School of Physical and Occupational Therapy, McGill University, Montreal, Canada.
Oslo Centre for Biostatistics and Epidemiology, Oslo University Hospital, Oslo, Norway.
Sci Rep. 2020 Dec 8;10(1):21477. doi: 10.1038/s41598-020-78517-6.
One of the reasons for high mortality of breast cancer (BC) is long delay in seeking medical care and end stage at presentation. This study was designed to measure the association between a wide range of socio-demographic and clinical factors with diagnostic delay in BC and stage at presentation among Iranian patients. From June 2017 to December 2019, 725 patients with newly diagnosed BC in Shiraz and Kermanshah were selected and information on BC diagnosis delay was obtained from the patient's medical record. Data on socio-economic status was obtained via a structured interview. Our findings suggest that 45.8% of the patients were diagnosed at a late stage (stage 3 or higher). A total of 244 (34%) patients had more than 3 months delay in diagnosis. We found a significant association between stage at diagnosis and place of residence (adjusted odds ratio (aOR rural vs. urban = 1.69, 95% CI 1.49-1.97), marital status (aOR 1.61, 95% CI 1.42-1.88), family history of BC (aOR 1.46, 95% CI 1.01-2.13), and history of benign breast disease (BBD) (aOR 1.94, 95% CI 1.39-2.72) or unaware of breast self-examination (BSE) (aOR 1.42, 95% CI 1.42-1.85), delay time (aOR 3.25, 95% CI 1.04-5.21), and left breast tumor (aOR right vs. left 2.64, 95% CI 1.88-3.71) and smoking (aOR no vs. yes 1.59, 95% CI 1.36-1.97). Also, delay in diagnosis was associated with age, family income, health insurance, place of residence, marital status, menopausal status, history of BBD, awareness of breast self-examination, type of first symptoms, tumor histology type, BMI and comorbidity (p < 0.05 for all). Factors including history of BBD, awareness of BSE, and suffering from chronic diseases were factors associated with both delay in diagnosis and end stage of disease. These mainly modifiable factors are associated with the progression of the disease.
乳腺癌(BC)死亡率高的原因之一是寻求医疗护理的时间延迟和就诊时已处于晚期。
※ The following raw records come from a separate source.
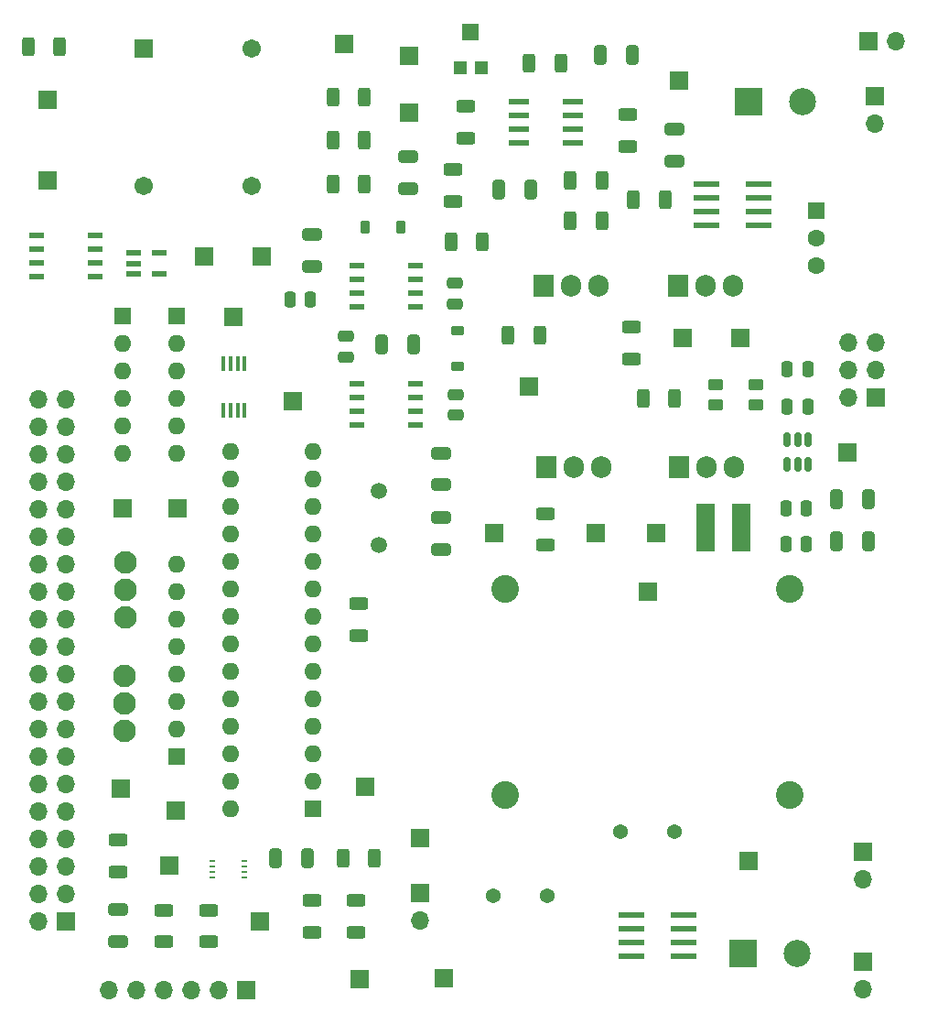
<source format=gts>
G04 #@! TF.GenerationSoftware,KiCad,Pcbnew,8.0.8*
G04 #@! TF.CreationDate,2025-02-26T00:31:11-08:00*
G04 #@! TF.ProjectId,AtInverter_v1,4174496e-7665-4727-9465-725f76312e6b,v1*
G04 #@! TF.SameCoordinates,Original*
G04 #@! TF.FileFunction,Soldermask,Top*
G04 #@! TF.FilePolarity,Negative*
%FSLAX46Y46*%
G04 Gerber Fmt 4.6, Leading zero omitted, Abs format (unit mm)*
G04 Created by KiCad (PCBNEW 8.0.8) date 2025-02-26 00:31:11*
%MOMM*%
%LPD*%
G01*
G04 APERTURE LIST*
G04 Aperture macros list*
%AMRoundRect*
0 Rectangle with rounded corners*
0 $1 Rounding radius*
0 $2 $3 $4 $5 $6 $7 $8 $9 X,Y pos of 4 corners*
0 Add a 4 corners polygon primitive as box body*
4,1,4,$2,$3,$4,$5,$6,$7,$8,$9,$2,$3,0*
0 Add four circle primitives for the rounded corners*
1,1,$1+$1,$2,$3*
1,1,$1+$1,$4,$5*
1,1,$1+$1,$6,$7*
1,1,$1+$1,$8,$9*
0 Add four rect primitives between the rounded corners*
20,1,$1+$1,$2,$3,$4,$5,0*
20,1,$1+$1,$4,$5,$6,$7,0*
20,1,$1+$1,$6,$7,$8,$9,0*
20,1,$1+$1,$8,$9,$2,$3,0*%
G04 Aperture macros list end*
%ADD10R,1.600200X1.600200*%
%ADD11C,1.600200*%
%ADD12RoundRect,0.250000X-0.475000X0.250000X-0.475000X-0.250000X0.475000X-0.250000X0.475000X0.250000X0*%
%ADD13R,1.700000X1.700000*%
%ADD14RoundRect,0.250000X0.650000X-0.325000X0.650000X0.325000X-0.650000X0.325000X-0.650000X-0.325000X0*%
%ADD15RoundRect,0.250000X0.312500X0.625000X-0.312500X0.625000X-0.312500X-0.625000X0.312500X-0.625000X0*%
%ADD16R,1.905000X2.000000*%
%ADD17O,1.905000X2.000000*%
%ADD18RoundRect,0.250000X-0.625000X0.312500X-0.625000X-0.312500X0.625000X-0.312500X0.625000X0.312500X0*%
%ADD19RoundRect,0.250000X-0.312500X-0.625000X0.312500X-0.625000X0.312500X0.625000X-0.312500X0.625000X0*%
%ADD20R,1.460500X0.533400*%
%ADD21RoundRect,0.225000X0.375000X-0.225000X0.375000X0.225000X-0.375000X0.225000X-0.375000X-0.225000X0*%
%ADD22R,1.981200X0.558800*%
%ADD23R,1.600000X1.600000*%
%ADD24O,1.600000X1.600000*%
%ADD25RoundRect,0.250000X0.625000X-0.312500X0.625000X0.312500X-0.625000X0.312500X-0.625000X-0.312500X0*%
%ADD26RoundRect,0.250000X0.325000X0.650000X-0.325000X0.650000X-0.325000X-0.650000X0.325000X-0.650000X0*%
%ADD27C,2.100000*%
%ADD28R,0.457200X1.371600*%
%ADD29RoundRect,0.150000X0.150000X-0.512500X0.150000X0.512500X-0.150000X0.512500X-0.150000X-0.512500X0*%
%ADD30R,1.473200X0.558800*%
%ADD31RoundRect,0.250000X0.450000X-0.262500X0.450000X0.262500X-0.450000X0.262500X-0.450000X-0.262500X0*%
%ADD32O,1.700000X1.700000*%
%ADD33C,1.500000*%
%ADD34RoundRect,0.250000X-0.250000X-0.475000X0.250000X-0.475000X0.250000X0.475000X-0.250000X0.475000X0*%
%ADD35R,1.460500X0.558800*%
%ADD36C,1.371600*%
%ADD37RoundRect,0.250000X0.250000X0.475000X-0.250000X0.475000X-0.250000X-0.475000X0.250000X-0.475000X0*%
%ADD38RoundRect,0.225000X0.225000X0.375000X-0.225000X0.375000X-0.225000X-0.375000X0.225000X-0.375000X0*%
%ADD39R,1.193800X1.193800*%
%ADD40R,1.600200X1.498600*%
%ADD41O,0.599999X0.249999*%
%ADD42R,1.803400X4.495800*%
%ADD43RoundRect,0.102000X-0.754000X-0.754000X0.754000X-0.754000X0.754000X0.754000X-0.754000X0.754000X0*%
%ADD44C,1.712000*%
%ADD45R,2.500000X2.500000*%
%ADD46C,2.500000*%
%ADD47RoundRect,0.250000X-0.650000X0.325000X-0.650000X-0.325000X0.650000X-0.325000X0.650000X0.325000X0*%
%ADD48C,2.565400*%
%ADD49R,2.469157X0.622132*%
%ADD50RoundRect,0.250000X-0.450000X0.262500X-0.450000X-0.262500X0.450000X-0.262500X0.450000X0.262500X0*%
%ADD51RoundRect,0.250000X-0.325000X-0.650000X0.325000X-0.650000X0.325000X0.650000X-0.325000X0.650000X0*%
G04 APERTURE END LIST*
D10*
X137966000Y-59690000D03*
D11*
X137966000Y-62230000D03*
X137966000Y-64770000D03*
D12*
X104648000Y-76672400D03*
X104648000Y-78572400D03*
X104597200Y-66410800D03*
X104597200Y-68310800D03*
D13*
X125327400Y-47659400D03*
D14*
X100228400Y-57685200D03*
X100228400Y-54735200D03*
D15*
X96204500Y-53136800D03*
X93279500Y-53136800D03*
D16*
X125222000Y-66598800D03*
D17*
X127762000Y-66598800D03*
X130302000Y-66598800D03*
D18*
X73431400Y-117866700D03*
X73431400Y-120791700D03*
D19*
X121067100Y-58674000D03*
X123992100Y-58674000D03*
D13*
X100330000Y-45395000D03*
D20*
X71304150Y-65760600D03*
X71304150Y-64490600D03*
X71304150Y-63220600D03*
X71304150Y-61950600D03*
X65855850Y-61950600D03*
X65855850Y-63220600D03*
X65855850Y-64490600D03*
X65855850Y-65760600D03*
D13*
X81330800Y-63906400D03*
X125603000Y-71501000D03*
D21*
X104800400Y-70790800D03*
X104800400Y-74090800D03*
D22*
X110515400Y-49606200D03*
X110515400Y-50876200D03*
X110515400Y-52146200D03*
X110515400Y-53416200D03*
X115443000Y-53416200D03*
X115443000Y-52146200D03*
X115443000Y-50876200D03*
X115443000Y-49606200D03*
D15*
X114343900Y-46024800D03*
X111418900Y-46024800D03*
D23*
X91455400Y-115011200D03*
D24*
X91455400Y-112471200D03*
X91455400Y-109931200D03*
X91455400Y-107391200D03*
X91455400Y-104851200D03*
X91455400Y-102311200D03*
X91455400Y-99771200D03*
X91455400Y-97231200D03*
X91455400Y-94691200D03*
X91455400Y-92151200D03*
X91455400Y-89611200D03*
X91455400Y-87071200D03*
X91455400Y-84531200D03*
X91455400Y-81991200D03*
X83835400Y-81991200D03*
X83835400Y-84531200D03*
X83835400Y-87071200D03*
X83835400Y-89611200D03*
X83835400Y-92151200D03*
X83835400Y-94691200D03*
X83835400Y-97231200D03*
X83835400Y-99771200D03*
X83835400Y-102311200D03*
X83835400Y-104851200D03*
X83835400Y-107391200D03*
X83835400Y-109931200D03*
X83835400Y-112471200D03*
X83835400Y-115011200D03*
D25*
X77622400Y-127268700D03*
X77622400Y-124343700D03*
D14*
X73431400Y-127281200D03*
X73431400Y-124331200D03*
D26*
X90933800Y-119532400D03*
X87983800Y-119532400D03*
D13*
X89611200Y-77317600D03*
D19*
X115225100Y-56896000D03*
X118150100Y-56896000D03*
D16*
X112776000Y-66598800D03*
D17*
X115316000Y-66598800D03*
X117856000Y-66598800D03*
D13*
X78130400Y-120243600D03*
D27*
X73964800Y-107746800D03*
X73964800Y-105206800D03*
X73964800Y-102666800D03*
D13*
X78892400Y-87223600D03*
D25*
X91338400Y-126379700D03*
X91338400Y-123454700D03*
X95402400Y-126379700D03*
X95402400Y-123454700D03*
D28*
X85109598Y-73799700D03*
X84459600Y-73799700D03*
X83809598Y-73799700D03*
X83159600Y-73799700D03*
X83159600Y-78193900D03*
X83809598Y-78193900D03*
X84459600Y-78193900D03*
X85109598Y-78193900D03*
D13*
X100355400Y-50622200D03*
D27*
X74066400Y-97282000D03*
X74066400Y-94742000D03*
X74066400Y-92202000D03*
D25*
X112928400Y-90616500D03*
X112928400Y-87691500D03*
D13*
X140843000Y-82042000D03*
D29*
X135321000Y-83179500D03*
X136271000Y-83179500D03*
X137221000Y-83179500D03*
X137221000Y-80904500D03*
X136271000Y-80904500D03*
X135321000Y-80904500D03*
D26*
X120956600Y-45262800D03*
X118006600Y-45262800D03*
D30*
X77190600Y-63616799D03*
X77190600Y-65516801D03*
X74803000Y-65516801D03*
X74803000Y-64566800D03*
X74803000Y-63616799D03*
D31*
X132384800Y-77620500D03*
X132384800Y-75795500D03*
D14*
X103327200Y-82091000D03*
X103327200Y-85041000D03*
D32*
X140970000Y-71882000D03*
X143510000Y-71882000D03*
X140970000Y-74422000D03*
X143510000Y-74422000D03*
X140970000Y-76962000D03*
D13*
X143510000Y-76962000D03*
X101371400Y-117678200D03*
X95783400Y-130759200D03*
D18*
X105566200Y-50048700D03*
X105566200Y-52973700D03*
D33*
X97561400Y-85624800D03*
X97561400Y-90624800D03*
D19*
X121981500Y-77089000D03*
X124906500Y-77089000D03*
D34*
X135321000Y-74371200D03*
X137221000Y-74371200D03*
D13*
X84099400Y-69545200D03*
D19*
X93257900Y-57200800D03*
X96182900Y-57200800D03*
D23*
X78790800Y-69467400D03*
D24*
X78790800Y-72007400D03*
X78790800Y-74547400D03*
X78790800Y-77087400D03*
X78790800Y-79627400D03*
X78790800Y-82167400D03*
D34*
X135321000Y-77851000D03*
X137221000Y-77851000D03*
D35*
X95472250Y-64744600D03*
X95472250Y-66014600D03*
X95472250Y-67284600D03*
X95472250Y-68554600D03*
X100920550Y-68554600D03*
X100920550Y-67284600D03*
X100920550Y-66014600D03*
X100920550Y-64744600D03*
D36*
X124866400Y-117094000D03*
X119866400Y-117094000D03*
D13*
X73685400Y-113106200D03*
D25*
X120929400Y-73395300D03*
X120929400Y-70470300D03*
D26*
X142826000Y-90297000D03*
X139876000Y-90297000D03*
X111562400Y-57708800D03*
X108612400Y-57708800D03*
D36*
X113131600Y-122986800D03*
X108131600Y-122986800D03*
D16*
X113030000Y-83439000D03*
D17*
X115570000Y-83439000D03*
X118110000Y-83439000D03*
D37*
X137094000Y-87249000D03*
X135194000Y-87249000D03*
D23*
X78841600Y-110185200D03*
D24*
X78841600Y-107645200D03*
X78841600Y-105105200D03*
X78841600Y-102565200D03*
X78841600Y-100025200D03*
X78841600Y-97485200D03*
X78841600Y-94945200D03*
X78841600Y-92405200D03*
D13*
X142341600Y-118922800D03*
D32*
X142341600Y-121462800D03*
D13*
X108204000Y-89535000D03*
D38*
X99592400Y-61214000D03*
X96292400Y-61214000D03*
D13*
X123190000Y-89535000D03*
D39*
X105029000Y-46456600D03*
X107010200Y-46456600D03*
D40*
X106019600Y-43205400D03*
D13*
X122428000Y-94945200D03*
D41*
X82090000Y-119810401D03*
X82090000Y-120310400D03*
X82090000Y-120810402D03*
X82090000Y-121310400D03*
X85090000Y-121310400D03*
X85090000Y-120810402D03*
X85090000Y-120310400D03*
X85090000Y-119810401D03*
D42*
X127762000Y-88950800D03*
X131064000Y-88950800D03*
D13*
X66852800Y-56926600D03*
D15*
X97118900Y-119583200D03*
X94193900Y-119583200D03*
D13*
X142341600Y-129082800D03*
D32*
X142341600Y-131622800D03*
D43*
X75746600Y-44738400D03*
D44*
X75746600Y-57438400D03*
X85746600Y-57438400D03*
X85746600Y-44738400D03*
D13*
X111404400Y-75946000D03*
D15*
X96182900Y-49174400D03*
X93257900Y-49174400D03*
D13*
X94339400Y-44272200D03*
D45*
X131713600Y-49580800D03*
D46*
X136713600Y-49580800D03*
D35*
X95472250Y-75692000D03*
X95472250Y-76962000D03*
X95472250Y-78232000D03*
X95472250Y-79502000D03*
X100920550Y-79502000D03*
X100920550Y-78232000D03*
X100920550Y-76962000D03*
X100920550Y-75692000D03*
D13*
X103530400Y-130632200D03*
X130937000Y-71501000D03*
D37*
X137094000Y-90551000D03*
X135194000Y-90551000D03*
D47*
X124843000Y-52151600D03*
X124843000Y-55101600D03*
D13*
X86512400Y-125374400D03*
D48*
X135585200Y-113741200D03*
X135585200Y-94691200D03*
D16*
X125323600Y-83439000D03*
D17*
X127863600Y-83439000D03*
X130403600Y-83439000D03*
D13*
X117602000Y-89535000D03*
D19*
X109484700Y-71170800D03*
X112409700Y-71170800D03*
D15*
X68010500Y-44500800D03*
X65085500Y-44500800D03*
D13*
X85242400Y-131775200D03*
D32*
X82702400Y-131775200D03*
X80162400Y-131775200D03*
X77622400Y-131775200D03*
X75082400Y-131775200D03*
X72542400Y-131775200D03*
D49*
X127814800Y-57277000D03*
X127814800Y-58547000D03*
X127814800Y-59817000D03*
X127814800Y-61087000D03*
X132641998Y-61087000D03*
X132641998Y-59817000D03*
X132641998Y-58547000D03*
X132641998Y-57277000D03*
D13*
X143408400Y-49072800D03*
D32*
X143408400Y-51612800D03*
D13*
X131724400Y-119837200D03*
D15*
X118150100Y-60655200D03*
X115225100Y-60655200D03*
D19*
X107126500Y-62585600D03*
X104201500Y-62585600D03*
D13*
X66856600Y-49437400D03*
X101369600Y-122732800D03*
D32*
X101369600Y-125272800D03*
D26*
X142826000Y-86360000D03*
X139876000Y-86360000D03*
D18*
X95707200Y-96022700D03*
X95707200Y-98947700D03*
D13*
X73812400Y-87223600D03*
D45*
X131205600Y-128320800D03*
D46*
X136205600Y-128320800D03*
D25*
X120525000Y-53757600D03*
X120525000Y-50832600D03*
D13*
X142849600Y-43992800D03*
D32*
X145389600Y-43992800D03*
D13*
X78765400Y-115138200D03*
D23*
X73837800Y-69467400D03*
D24*
X73837800Y-72007400D03*
X73837800Y-74547400D03*
X73837800Y-77087400D03*
X73837800Y-79627400D03*
X73837800Y-82167400D03*
D25*
X104372400Y-58851900D03*
X104372400Y-55926900D03*
D13*
X86664800Y-63906400D03*
D47*
X103327200Y-88085400D03*
X103327200Y-91035400D03*
D50*
X128651000Y-75795500D03*
X128651000Y-77620500D03*
D25*
X81813400Y-127268700D03*
X81813400Y-124343700D03*
D49*
X120922402Y-124841000D03*
X120922402Y-126111000D03*
X120922402Y-127381000D03*
X120922402Y-128651000D03*
X125749600Y-128651000D03*
X125749600Y-127381000D03*
X125749600Y-126111000D03*
X125749600Y-124841000D03*
D13*
X96291400Y-112979200D03*
D48*
X109220000Y-94691200D03*
X109220000Y-113741200D03*
D13*
X68580000Y-125425200D03*
D32*
X66040000Y-125425200D03*
X68580000Y-122885200D03*
X66040000Y-122885200D03*
X68580000Y-120345200D03*
X66040000Y-120345200D03*
X68580000Y-117805200D03*
X66040000Y-117805200D03*
X68580000Y-115265200D03*
X66040000Y-115265200D03*
X68580000Y-112725200D03*
X66040000Y-112725200D03*
X68580000Y-110185200D03*
X66040000Y-110185200D03*
X68580000Y-107645200D03*
X66040000Y-107645200D03*
X68580000Y-105105200D03*
X66040000Y-105105200D03*
X68580000Y-102565200D03*
X66040000Y-102565200D03*
X68580000Y-100025200D03*
X66040000Y-100025200D03*
X68580000Y-97485200D03*
X66040000Y-97485200D03*
X68580000Y-94945200D03*
X66040000Y-94945200D03*
X68580000Y-92405200D03*
X66040000Y-92405200D03*
X68580000Y-89865200D03*
X66040000Y-89865200D03*
X68580000Y-87325200D03*
X66040000Y-87325200D03*
X68580000Y-84785200D03*
X66040000Y-84785200D03*
X68580000Y-82245200D03*
X66040000Y-82245200D03*
X68580000Y-79705200D03*
X66040000Y-79705200D03*
X68580000Y-77165200D03*
X66040000Y-77165200D03*
D12*
X94488000Y-73213000D03*
X94488000Y-71313000D03*
D34*
X91221600Y-67919600D03*
X89321600Y-67919600D03*
D47*
X91338400Y-61872600D03*
X91338400Y-64822600D03*
D51*
X97788200Y-72085200D03*
X100738200Y-72085200D03*
M02*

</source>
本研究旨在衡量广泛的社会人口学和临床因素与伊朗患者 BC 诊断延迟和就诊时分期之间的关联。
2017 年 6 月至 2019 年 12 月,在设拉子和克尔曼沙赫选取了 725 名新诊断为 BC 的患者,并从患者的病历中获得了有关 BC 诊断延迟的信息。社会经济地位的数据通过结构化访谈获得。
我们的研究结果表明,45.8%的患者被诊断为晚期(3 期或更高)。共有 244 名(34%)患者的诊断延迟超过 3 个月。我们发现诊断时的分期与居住地(调整后的比值比(aOR 农村与城市=1.69,95%CI 1.49-1.97)、婚姻状况(aOR 1.61,95%CI 1.42-1.88)、BC 家族史(aOR 1.46,95%CI 1.01-2.13)和良性乳腺疾病(BBD)史(aOR 1.94,95%CI 1.39-2.72)或不知道乳房自我检查(BSE)(aOR 1.42,95%CI 1.42-1.85)、延迟时间(aOR 3.25,95%CI 1.04-5.21)和左侧乳房肿瘤(aOR 右侧与左侧 2.64,95%CI 1.88-3.71)和吸烟(aOR 否与是 1.59,95%CI 1.36-1.97)之间存在显著关联。此外,诊断延迟与年龄、家庭收入、健康保险、居住地、婚姻状况、绝经状态、BBD 史、对乳房自我检查的认识、首发症状类型、肿瘤组织学类型、BMI 和合并症有关(p<0.05)。BBD 史、对 BSE 的认识和患慢性病是与诊断延迟和疾病晚期都相关的因素。这些主要的可改变因素与疾病的进展有关。